KOSTEN

Welche Kosten entstehen im Rahmen der Behandlung?

Aufgrund der Gesetzesreformen in 2004 haben sich grundlegende Änderungen bei der Leistungsübernahme in der Kieferorthopädie durch die gesetzlichen Krankenversicherungen ergeben. Der Schwierigkeitsgrad der Dysgnathie wird nach einem Indikationsgruppensystem eingestuft, welches 5 Schwierigkeitsgrade aufweist. Gruppe 1 und 2 werden nicht von der gesetzlichen Krankenkasse übernommen, bei den Gruppen 3 bis 5 werden die Kosten für eine Basisversorgung übernommen, das heißt:

  1. Ihr Kind ist mit dem Zahnwechsel so weit, dass der Seitenzahnwechsel begonnen hat und es weist eine deutlich ausgeprägte Zahn – und/oder Kieferfehlstellung auf. In diesem Fall werden die Kosten einer Basisversorgung von der gesetzlichen Krankenkasse übernommen. (KIG-Einstufung in die Indikationsgruppe 3 – 5).

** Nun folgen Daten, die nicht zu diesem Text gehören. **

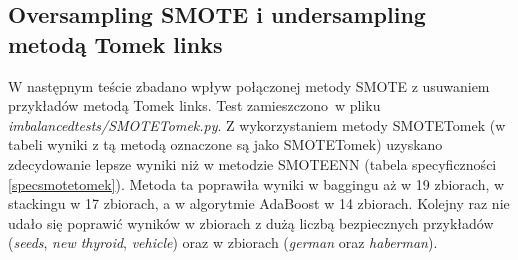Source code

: \subsection{Oversampling SMOTE i undersampling metodą Tomek links}
W następnym teście zbadano wpływ połączonej metody SMOTE z usuwaniem przykładów metodą Tomek links. Test zamieszczono w pliku \textit{imbalancedtests/SMOTETomek.py}. Z wykorzystaniem metody SMOTETomek (w tabeli wyniki z tą metodą oznaczone są jako SMOTETomek) uzyskano zdecydowanie lepsze wyniki niż w metodzie SMOTEENN (tabela specyficzności \ref{specsmotetomek}). Metoda ta poprawiła wyniki w baggingu aż w 19 zbiorach, w stackingu w 17 zbiorach, a w algorytmie AdaBoost w 14 zbiorach. Kolejny raz nie udało się poprawić wyników w zbiorach z dużą liczbą bezpiecznych przykładów (\textit{seeds}, \textit{new thyroid}, \textit{vehicle}) oraz w zbiorach (\textit{german} oraz \textit{haberman}).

  2. Ihr Kind hat eine Zahn- und/oder Kieferfehlstellung, die eine Frühbehandlung aus Sicht der Krankenkasse erforderlich macht (hier fallen nur wenige Indikationen hinein), so darf die Behandlung auch schon im frühen Wechselgebiss begonnen werden, die Kosten übernimmt dann die gesetzlichen Krankenkasse für einen Zeitraum von maximal 1,5 Jahren.

  3. Ihr Kind weist nur eine geringe oder weniger ausgeprägte Zahn- und/oder Kieferfehlstellung auf (KIG-Einstufung in Gruppe 1 oder 2). In diesem Fall übernimmt die gesetzliche Kasse keine Kosten der Behandlung.

    Weitere Erklärungen hierzu erhalten Sie bei uns beim ersten Beratungstermin oder unter KIG Einstufung bei www.kfo-online.de

  4. Die Behandlungskosten für Patienten, die zu Beginn der Behandlung über 18 Jahre alt sind, übernimmt die gesetzliche Krankenkasse nicht, es sei denn, die Kieferfehlstellung ist so ausgeprägt, dass eine kombinierte kieferorthopädisch - chirurgische Therapie notwendig ist.